The Senate intelligence committee is expected to vote Wednesday to recommend that the full Senate confirm her.
Judge: Special counsel had authority to prosecute Manafort
WASHINGTON — A federal judge in Washington ruled Tuesday that special counsel Robert Mueller was working within his authority when he brought charges against President Donald Trump’s former campaign chairman.
The decision was a setback for Paul Manafort in his defense against charges of money-laundering conspiracy, false statements and acting as an unregistered foreign agent. Manafort had argued that Mueller had exceeded his authority because the case was unrelated to Russian election interference.
But U.S. District Judge Amy Berman Jackson disagreed, siding with prosecutors who had produced an August 2017 memo from Deputy Attorney General Rod Rosenstein. The memo shows Rosenstein authorized Mueller to investigate Manafort’s Ukrainian work and related financial crimes.
Jackson had previously thrown out a civil case Manafort brought challenging Mueller’s authority.
Peter Carr, a spokesman for the special counsel’s office, declined to comment.
Will he or won’t he? Presence of Markle’s father in doubt
LONDON — Thomas Markle spent a career in Hollywood, but nothing prepared him for this.
The father of royal bride-to-be Meghan Markle has been quoted as saying he will not attend his daughter’s wedding to Prince Harry this week after suffering a reported heart attack amid the intense media interest around the nuptials.
The retired television cinematographer was expected due to walk his actress daughter down the aisle Saturday at Windsor Castle’s St. George’s Chapel. But celebrity news website TMZ reported Tuesday that Markle would undergo heart surgery and miss the wedding, the latest story in the site’s fluid coverage of whether he would or would not make it.

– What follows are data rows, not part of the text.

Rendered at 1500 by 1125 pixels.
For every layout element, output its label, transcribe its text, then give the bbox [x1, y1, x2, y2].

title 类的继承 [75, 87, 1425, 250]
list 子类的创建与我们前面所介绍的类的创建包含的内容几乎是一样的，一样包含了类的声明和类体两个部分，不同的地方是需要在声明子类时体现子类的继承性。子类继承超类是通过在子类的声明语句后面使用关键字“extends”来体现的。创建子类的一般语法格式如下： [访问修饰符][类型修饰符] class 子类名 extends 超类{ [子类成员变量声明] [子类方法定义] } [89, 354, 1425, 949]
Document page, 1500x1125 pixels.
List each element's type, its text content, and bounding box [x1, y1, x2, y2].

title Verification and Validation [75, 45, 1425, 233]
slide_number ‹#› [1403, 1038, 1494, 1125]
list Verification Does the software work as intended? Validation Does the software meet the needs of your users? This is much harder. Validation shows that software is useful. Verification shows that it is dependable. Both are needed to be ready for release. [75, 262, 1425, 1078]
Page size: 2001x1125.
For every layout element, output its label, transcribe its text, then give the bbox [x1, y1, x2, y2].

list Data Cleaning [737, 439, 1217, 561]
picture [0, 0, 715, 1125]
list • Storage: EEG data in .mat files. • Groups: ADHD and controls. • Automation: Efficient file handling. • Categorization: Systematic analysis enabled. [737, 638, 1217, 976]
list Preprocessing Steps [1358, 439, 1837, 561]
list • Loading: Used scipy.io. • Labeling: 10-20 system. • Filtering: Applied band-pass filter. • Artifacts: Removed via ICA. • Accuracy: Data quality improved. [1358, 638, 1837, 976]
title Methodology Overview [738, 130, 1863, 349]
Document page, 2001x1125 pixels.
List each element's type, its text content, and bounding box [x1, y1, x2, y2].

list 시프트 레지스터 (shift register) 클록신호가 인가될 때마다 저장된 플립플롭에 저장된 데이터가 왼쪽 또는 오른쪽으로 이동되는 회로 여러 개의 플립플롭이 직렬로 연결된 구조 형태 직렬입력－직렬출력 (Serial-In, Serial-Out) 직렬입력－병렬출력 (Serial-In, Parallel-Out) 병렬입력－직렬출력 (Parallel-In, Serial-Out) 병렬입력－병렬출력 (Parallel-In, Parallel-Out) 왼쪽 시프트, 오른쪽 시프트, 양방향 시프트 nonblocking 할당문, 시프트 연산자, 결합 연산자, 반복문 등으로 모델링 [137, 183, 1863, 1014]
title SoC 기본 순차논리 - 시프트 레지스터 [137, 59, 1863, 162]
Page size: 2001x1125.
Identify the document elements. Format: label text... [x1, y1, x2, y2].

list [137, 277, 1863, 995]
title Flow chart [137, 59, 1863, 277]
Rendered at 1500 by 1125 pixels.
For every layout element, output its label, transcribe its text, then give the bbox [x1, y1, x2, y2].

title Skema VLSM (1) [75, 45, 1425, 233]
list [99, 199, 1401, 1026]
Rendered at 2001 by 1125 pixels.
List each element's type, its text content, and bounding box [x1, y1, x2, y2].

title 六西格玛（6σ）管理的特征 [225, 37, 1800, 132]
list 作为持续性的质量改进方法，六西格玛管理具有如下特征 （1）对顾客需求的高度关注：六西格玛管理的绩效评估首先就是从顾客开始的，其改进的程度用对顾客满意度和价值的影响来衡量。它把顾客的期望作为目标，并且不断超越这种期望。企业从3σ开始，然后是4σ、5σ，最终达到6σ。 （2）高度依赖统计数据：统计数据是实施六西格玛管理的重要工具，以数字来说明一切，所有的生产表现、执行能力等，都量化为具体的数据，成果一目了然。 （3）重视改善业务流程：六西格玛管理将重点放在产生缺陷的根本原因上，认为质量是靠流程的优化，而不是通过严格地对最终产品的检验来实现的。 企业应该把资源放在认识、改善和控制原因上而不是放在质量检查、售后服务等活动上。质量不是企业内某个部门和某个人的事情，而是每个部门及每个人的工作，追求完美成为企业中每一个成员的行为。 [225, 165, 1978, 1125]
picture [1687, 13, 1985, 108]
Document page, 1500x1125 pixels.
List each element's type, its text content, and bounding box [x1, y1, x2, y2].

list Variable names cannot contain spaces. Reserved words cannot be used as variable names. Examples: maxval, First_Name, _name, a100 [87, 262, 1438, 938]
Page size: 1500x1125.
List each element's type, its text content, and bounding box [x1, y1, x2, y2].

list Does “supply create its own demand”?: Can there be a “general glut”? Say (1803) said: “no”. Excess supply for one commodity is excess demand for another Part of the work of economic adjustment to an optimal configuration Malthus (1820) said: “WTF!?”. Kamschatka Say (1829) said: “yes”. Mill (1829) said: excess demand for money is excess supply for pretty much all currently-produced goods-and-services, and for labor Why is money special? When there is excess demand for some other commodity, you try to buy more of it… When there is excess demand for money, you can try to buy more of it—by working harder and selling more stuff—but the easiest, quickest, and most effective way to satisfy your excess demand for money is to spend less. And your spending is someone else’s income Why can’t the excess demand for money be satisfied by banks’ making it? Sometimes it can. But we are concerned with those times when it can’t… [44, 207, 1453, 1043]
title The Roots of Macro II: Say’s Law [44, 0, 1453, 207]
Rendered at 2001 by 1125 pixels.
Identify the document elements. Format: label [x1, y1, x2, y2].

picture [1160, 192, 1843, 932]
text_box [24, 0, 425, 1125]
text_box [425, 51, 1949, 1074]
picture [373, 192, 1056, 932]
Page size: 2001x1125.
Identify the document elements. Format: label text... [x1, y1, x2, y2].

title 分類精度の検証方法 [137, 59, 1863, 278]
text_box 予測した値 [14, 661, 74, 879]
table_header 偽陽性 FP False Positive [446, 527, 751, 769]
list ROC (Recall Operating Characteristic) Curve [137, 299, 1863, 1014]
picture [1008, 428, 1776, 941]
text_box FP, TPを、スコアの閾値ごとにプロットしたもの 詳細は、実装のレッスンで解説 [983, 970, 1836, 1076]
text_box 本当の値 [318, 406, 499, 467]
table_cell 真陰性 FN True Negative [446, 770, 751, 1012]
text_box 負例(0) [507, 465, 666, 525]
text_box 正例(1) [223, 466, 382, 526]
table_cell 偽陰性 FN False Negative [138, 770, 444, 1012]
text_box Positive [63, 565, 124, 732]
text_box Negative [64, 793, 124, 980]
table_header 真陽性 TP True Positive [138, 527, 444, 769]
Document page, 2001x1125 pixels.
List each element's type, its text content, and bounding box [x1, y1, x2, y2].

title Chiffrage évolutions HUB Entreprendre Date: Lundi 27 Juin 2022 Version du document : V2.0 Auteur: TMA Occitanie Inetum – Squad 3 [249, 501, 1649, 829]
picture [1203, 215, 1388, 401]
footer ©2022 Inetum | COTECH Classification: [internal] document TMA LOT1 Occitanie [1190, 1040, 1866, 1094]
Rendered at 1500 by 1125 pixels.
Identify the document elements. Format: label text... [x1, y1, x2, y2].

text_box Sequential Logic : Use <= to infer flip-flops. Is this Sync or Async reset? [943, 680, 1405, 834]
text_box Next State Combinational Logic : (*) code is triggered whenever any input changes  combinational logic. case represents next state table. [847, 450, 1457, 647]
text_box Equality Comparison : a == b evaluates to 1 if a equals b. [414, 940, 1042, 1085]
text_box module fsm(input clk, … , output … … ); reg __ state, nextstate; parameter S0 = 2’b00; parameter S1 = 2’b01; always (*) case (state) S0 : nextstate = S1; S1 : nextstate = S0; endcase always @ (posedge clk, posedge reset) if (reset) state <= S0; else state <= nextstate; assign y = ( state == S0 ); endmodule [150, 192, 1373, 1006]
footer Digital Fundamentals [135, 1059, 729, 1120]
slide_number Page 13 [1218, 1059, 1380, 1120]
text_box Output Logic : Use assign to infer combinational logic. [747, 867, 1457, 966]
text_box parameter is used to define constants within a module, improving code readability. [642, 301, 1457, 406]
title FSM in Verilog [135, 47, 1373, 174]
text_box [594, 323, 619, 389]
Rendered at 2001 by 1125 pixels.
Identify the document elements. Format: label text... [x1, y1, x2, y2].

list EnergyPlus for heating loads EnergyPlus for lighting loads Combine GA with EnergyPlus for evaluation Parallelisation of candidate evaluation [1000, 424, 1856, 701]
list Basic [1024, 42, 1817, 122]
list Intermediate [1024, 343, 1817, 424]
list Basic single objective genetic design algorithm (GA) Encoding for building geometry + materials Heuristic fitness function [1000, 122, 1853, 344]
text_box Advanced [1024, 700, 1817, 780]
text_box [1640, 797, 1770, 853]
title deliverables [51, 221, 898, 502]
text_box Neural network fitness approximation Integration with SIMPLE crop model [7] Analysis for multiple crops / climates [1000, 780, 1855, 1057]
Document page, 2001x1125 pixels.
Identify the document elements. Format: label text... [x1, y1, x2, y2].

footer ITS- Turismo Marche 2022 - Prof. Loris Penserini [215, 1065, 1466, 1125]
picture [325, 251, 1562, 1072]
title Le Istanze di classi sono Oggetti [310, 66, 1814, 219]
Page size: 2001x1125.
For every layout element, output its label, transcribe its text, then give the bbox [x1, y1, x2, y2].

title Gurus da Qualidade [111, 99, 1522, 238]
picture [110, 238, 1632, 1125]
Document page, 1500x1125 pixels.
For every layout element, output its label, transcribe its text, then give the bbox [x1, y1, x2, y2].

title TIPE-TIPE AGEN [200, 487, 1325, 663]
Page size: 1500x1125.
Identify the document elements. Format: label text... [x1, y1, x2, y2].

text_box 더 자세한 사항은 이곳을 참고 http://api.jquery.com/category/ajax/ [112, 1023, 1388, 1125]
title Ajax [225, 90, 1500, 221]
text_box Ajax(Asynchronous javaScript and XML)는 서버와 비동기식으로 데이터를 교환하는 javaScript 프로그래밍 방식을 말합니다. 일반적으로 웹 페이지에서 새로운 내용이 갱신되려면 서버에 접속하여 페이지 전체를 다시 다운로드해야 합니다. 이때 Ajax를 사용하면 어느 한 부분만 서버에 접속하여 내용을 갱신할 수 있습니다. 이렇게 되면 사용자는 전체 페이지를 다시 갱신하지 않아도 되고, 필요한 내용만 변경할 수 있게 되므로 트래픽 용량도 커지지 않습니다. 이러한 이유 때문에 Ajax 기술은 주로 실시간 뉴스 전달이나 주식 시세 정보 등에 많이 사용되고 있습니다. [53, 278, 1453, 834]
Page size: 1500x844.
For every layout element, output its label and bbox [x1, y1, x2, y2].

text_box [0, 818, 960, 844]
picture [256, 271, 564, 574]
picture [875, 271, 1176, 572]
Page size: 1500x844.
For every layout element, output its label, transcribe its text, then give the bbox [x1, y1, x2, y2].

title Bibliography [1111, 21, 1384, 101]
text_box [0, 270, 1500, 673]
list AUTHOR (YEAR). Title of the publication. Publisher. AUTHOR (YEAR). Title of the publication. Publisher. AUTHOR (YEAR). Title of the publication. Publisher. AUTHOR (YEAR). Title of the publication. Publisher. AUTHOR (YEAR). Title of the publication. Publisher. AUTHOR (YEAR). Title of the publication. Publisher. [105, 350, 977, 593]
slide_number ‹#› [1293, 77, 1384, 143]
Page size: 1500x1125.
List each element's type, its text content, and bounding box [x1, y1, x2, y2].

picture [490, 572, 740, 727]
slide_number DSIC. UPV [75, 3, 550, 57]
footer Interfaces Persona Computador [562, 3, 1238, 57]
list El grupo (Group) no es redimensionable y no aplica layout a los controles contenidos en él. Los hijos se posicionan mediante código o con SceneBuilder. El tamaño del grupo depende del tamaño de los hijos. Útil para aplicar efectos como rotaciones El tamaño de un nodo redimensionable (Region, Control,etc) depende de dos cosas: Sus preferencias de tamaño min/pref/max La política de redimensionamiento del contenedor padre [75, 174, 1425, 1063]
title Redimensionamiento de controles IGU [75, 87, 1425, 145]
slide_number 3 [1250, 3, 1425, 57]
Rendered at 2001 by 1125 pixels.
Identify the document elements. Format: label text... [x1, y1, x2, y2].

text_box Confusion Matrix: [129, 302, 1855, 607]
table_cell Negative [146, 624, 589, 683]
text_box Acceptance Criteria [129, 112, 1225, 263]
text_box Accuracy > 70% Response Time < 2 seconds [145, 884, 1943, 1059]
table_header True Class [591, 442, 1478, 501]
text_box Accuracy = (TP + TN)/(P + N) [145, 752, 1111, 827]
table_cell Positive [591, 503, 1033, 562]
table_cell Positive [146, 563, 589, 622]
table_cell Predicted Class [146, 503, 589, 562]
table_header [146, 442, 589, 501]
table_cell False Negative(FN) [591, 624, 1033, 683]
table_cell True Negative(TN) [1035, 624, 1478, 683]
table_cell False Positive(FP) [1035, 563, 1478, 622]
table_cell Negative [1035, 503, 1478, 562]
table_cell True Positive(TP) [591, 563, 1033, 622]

Kensington Palace on Monday issued a statement calling for “understanding and respect to be extended to Mr. Markle in this difficult situation.” The palace did not say whether wedding plans had actually changed.
The palace issued the statement hours after TMZ first reported Monday that the elder Markle decided to stay away from the event. The website said his decision was due to tongue-clucking over the mocked up wedding-preparation photographs he posed for at the invitation of a paparazzi agency.